L'auteur présent à Berlin pendant cette période écrit « Qui n'a pas passé des années dans un pays totalitaire ne peut imaginer combien il est difficile d'échapper aux terribles conséquences de la propagande » (Page 327).
Hitler souhaitait étendre son espace vital et a méthodiquement organisé l'agression des pays voisins de l'Allemagne sous des prétextes fallacieux (Il prétendait que les populations germanophones subissaient de nombreux attentats). Parallèlement et pour tromper tout le monde, Hitler enchaîne les discours sur la paix.
Voici la chronologie de ces conquêtes territoriales :
1938 — L'Anchluss (réunification de l'Autriche avec l'Allemagne)
1938 — Annexion du territoire des Sudètes (sous le couvert d'une opération de libération des Allemands opprimés) puis de toute la Tchécoslovaquie avec le blanc-seing de l'Angleterre et de la France (accord de Munich qui décide du sort de la Tchécoslovaquie sans que le président tchèque puisse assister aux négociations).

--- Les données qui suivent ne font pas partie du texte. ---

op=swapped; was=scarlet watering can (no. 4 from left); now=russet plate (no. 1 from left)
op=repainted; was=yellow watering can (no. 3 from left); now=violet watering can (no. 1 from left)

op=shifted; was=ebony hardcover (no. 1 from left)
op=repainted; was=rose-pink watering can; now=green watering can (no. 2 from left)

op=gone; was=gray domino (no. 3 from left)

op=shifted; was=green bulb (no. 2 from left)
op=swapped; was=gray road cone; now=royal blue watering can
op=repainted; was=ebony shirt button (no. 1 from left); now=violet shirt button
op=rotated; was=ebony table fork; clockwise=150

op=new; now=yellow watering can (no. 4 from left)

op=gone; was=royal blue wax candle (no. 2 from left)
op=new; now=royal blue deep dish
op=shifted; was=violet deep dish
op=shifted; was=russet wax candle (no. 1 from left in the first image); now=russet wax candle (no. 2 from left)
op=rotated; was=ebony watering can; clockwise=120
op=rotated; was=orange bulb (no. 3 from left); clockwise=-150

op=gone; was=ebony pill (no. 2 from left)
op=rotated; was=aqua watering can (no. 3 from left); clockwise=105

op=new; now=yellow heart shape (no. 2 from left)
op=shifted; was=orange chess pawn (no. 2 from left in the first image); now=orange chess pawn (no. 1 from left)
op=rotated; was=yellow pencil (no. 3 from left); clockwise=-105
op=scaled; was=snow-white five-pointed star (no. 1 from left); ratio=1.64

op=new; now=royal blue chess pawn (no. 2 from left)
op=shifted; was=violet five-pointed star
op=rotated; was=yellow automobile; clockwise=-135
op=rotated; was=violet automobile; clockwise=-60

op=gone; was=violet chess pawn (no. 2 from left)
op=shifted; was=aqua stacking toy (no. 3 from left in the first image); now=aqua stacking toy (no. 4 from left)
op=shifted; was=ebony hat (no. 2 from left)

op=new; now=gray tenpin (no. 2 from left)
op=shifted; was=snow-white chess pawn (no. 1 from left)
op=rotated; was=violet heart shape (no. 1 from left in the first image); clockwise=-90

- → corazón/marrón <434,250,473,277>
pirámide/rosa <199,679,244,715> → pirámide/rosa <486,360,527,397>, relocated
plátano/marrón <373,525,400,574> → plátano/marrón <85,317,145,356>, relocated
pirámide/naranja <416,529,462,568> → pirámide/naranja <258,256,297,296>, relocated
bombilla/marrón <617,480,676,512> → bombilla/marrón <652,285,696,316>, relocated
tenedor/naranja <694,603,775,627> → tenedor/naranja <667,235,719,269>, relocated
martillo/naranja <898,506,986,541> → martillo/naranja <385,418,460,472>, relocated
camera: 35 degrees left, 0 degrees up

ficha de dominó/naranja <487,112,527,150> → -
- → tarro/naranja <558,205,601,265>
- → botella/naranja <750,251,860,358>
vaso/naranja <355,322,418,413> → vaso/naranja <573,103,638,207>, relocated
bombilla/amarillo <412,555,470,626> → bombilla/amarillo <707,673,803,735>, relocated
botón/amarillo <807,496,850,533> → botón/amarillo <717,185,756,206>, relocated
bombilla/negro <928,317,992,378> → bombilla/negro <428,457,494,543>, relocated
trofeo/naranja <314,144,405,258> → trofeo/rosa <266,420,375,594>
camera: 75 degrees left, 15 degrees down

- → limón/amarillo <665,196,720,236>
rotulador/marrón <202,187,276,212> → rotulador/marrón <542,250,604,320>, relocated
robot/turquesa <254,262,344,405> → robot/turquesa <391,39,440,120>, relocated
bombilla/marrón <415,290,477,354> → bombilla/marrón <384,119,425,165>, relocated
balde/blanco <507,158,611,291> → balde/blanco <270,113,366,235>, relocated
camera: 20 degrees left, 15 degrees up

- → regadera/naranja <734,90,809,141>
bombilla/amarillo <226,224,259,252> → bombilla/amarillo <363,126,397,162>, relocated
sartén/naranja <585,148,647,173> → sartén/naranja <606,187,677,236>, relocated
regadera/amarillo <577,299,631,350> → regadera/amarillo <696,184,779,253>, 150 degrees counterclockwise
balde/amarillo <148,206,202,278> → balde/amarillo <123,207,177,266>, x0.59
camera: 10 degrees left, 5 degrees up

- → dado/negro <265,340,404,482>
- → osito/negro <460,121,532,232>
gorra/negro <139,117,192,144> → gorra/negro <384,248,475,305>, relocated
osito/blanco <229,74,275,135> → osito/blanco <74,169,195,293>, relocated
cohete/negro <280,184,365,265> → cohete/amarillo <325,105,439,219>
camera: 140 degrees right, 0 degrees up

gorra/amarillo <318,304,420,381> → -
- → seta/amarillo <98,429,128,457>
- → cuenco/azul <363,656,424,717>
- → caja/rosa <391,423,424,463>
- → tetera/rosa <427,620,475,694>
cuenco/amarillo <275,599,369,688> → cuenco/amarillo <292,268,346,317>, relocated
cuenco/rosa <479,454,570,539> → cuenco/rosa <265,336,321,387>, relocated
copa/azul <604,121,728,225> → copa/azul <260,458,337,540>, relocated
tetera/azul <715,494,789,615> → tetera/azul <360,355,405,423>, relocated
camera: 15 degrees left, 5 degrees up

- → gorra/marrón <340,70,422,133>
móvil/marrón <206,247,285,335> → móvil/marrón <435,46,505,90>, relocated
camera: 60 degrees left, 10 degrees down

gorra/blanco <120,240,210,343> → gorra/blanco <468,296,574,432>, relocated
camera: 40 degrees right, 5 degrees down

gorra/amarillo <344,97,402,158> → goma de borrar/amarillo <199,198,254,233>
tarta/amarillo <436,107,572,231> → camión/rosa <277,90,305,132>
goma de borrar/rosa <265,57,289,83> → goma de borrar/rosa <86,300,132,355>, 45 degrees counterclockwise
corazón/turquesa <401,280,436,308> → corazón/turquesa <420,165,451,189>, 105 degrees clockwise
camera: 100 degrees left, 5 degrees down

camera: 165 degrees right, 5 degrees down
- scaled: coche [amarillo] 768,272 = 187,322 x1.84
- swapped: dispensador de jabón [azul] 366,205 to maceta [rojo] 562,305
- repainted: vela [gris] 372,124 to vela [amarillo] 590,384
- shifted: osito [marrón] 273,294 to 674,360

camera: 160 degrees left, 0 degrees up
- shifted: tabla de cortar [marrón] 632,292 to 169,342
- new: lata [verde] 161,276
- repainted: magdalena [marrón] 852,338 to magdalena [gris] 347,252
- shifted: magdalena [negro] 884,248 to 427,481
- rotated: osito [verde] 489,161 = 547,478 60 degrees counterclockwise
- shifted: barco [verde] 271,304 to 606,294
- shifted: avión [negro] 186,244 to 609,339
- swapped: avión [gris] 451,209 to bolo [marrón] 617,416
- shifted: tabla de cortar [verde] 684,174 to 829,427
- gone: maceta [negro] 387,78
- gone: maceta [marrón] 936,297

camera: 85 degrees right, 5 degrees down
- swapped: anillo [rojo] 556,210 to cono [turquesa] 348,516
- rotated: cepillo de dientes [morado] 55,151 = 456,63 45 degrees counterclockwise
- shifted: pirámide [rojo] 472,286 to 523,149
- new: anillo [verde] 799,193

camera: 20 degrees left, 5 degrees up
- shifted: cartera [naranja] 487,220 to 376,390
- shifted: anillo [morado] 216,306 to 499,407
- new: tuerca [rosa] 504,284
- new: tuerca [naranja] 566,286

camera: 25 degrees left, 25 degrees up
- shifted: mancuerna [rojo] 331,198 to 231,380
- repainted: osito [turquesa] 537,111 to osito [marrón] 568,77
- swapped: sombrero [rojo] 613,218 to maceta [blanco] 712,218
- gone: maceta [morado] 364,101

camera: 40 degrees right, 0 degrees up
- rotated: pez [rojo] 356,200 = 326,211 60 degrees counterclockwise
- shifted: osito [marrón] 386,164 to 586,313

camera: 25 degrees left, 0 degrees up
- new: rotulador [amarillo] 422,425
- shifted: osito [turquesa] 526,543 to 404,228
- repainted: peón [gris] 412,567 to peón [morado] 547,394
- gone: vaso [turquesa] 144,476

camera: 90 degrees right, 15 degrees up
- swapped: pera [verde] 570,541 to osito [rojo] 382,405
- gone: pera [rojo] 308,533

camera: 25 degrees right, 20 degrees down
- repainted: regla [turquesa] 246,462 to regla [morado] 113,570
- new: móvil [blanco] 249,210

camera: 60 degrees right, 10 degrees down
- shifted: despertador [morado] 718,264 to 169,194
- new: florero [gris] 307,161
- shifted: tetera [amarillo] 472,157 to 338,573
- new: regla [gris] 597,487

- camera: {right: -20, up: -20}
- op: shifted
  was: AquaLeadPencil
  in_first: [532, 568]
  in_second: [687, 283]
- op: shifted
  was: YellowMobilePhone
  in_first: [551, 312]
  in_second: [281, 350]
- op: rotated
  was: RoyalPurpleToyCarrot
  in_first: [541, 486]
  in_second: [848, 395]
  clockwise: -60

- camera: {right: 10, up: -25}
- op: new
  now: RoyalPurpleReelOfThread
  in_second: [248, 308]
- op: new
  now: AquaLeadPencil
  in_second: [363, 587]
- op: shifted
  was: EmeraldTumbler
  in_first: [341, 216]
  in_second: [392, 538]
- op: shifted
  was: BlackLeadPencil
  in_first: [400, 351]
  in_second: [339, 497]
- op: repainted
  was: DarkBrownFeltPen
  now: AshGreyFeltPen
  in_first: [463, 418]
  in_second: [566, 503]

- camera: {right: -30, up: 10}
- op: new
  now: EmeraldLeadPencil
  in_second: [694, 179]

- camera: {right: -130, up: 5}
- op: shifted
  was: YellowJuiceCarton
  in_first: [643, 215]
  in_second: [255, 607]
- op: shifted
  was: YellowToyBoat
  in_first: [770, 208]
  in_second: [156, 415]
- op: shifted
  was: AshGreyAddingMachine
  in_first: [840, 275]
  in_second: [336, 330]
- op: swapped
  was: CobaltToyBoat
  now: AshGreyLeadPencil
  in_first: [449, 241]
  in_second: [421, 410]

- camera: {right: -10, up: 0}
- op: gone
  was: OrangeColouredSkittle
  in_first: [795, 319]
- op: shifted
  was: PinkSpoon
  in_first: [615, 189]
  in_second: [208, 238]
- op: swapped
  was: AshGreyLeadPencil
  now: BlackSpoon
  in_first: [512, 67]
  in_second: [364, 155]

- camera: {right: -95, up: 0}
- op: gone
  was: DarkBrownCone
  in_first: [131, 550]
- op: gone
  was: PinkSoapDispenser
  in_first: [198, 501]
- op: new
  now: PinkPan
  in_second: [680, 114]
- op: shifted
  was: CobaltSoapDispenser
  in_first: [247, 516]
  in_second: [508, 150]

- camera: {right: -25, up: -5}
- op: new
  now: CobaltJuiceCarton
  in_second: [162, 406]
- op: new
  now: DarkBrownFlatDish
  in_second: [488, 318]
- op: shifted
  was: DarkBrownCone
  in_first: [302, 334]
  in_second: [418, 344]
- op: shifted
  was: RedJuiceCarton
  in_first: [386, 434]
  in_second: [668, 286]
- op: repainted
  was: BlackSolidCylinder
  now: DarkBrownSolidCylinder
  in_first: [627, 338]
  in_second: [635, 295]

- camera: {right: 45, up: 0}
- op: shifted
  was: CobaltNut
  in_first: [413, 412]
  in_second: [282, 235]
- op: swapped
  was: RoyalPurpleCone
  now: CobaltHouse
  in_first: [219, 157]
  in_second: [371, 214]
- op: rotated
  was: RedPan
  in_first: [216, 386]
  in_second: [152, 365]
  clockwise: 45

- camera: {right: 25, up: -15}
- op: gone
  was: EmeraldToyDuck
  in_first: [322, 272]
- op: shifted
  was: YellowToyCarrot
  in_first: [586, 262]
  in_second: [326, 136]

1939 — Devant l'apathie totale des autres pays européens, Hitler poursuit ses revendications et demande maintenant une partie de la Pologne. Il menace d'envahir la Pologne s'il n'obtient pas gain de cause, il organise de faux attentats de Polonais contre les Allemands pour justifier la guerre. Mais cette fois l'Angleterre et la France menacent d'intervenir. Pour convaincre son état-major qui commence à douter du bienfondé de
cette guerre, Hitler affirme que les autres pays européens resteront en dehors du conflit, pour garantir son front de l'Est il signe un pacte de non-agression avec Staline qui espère en retour obtenir une partie de la Pologne une fois celle-ci conquise.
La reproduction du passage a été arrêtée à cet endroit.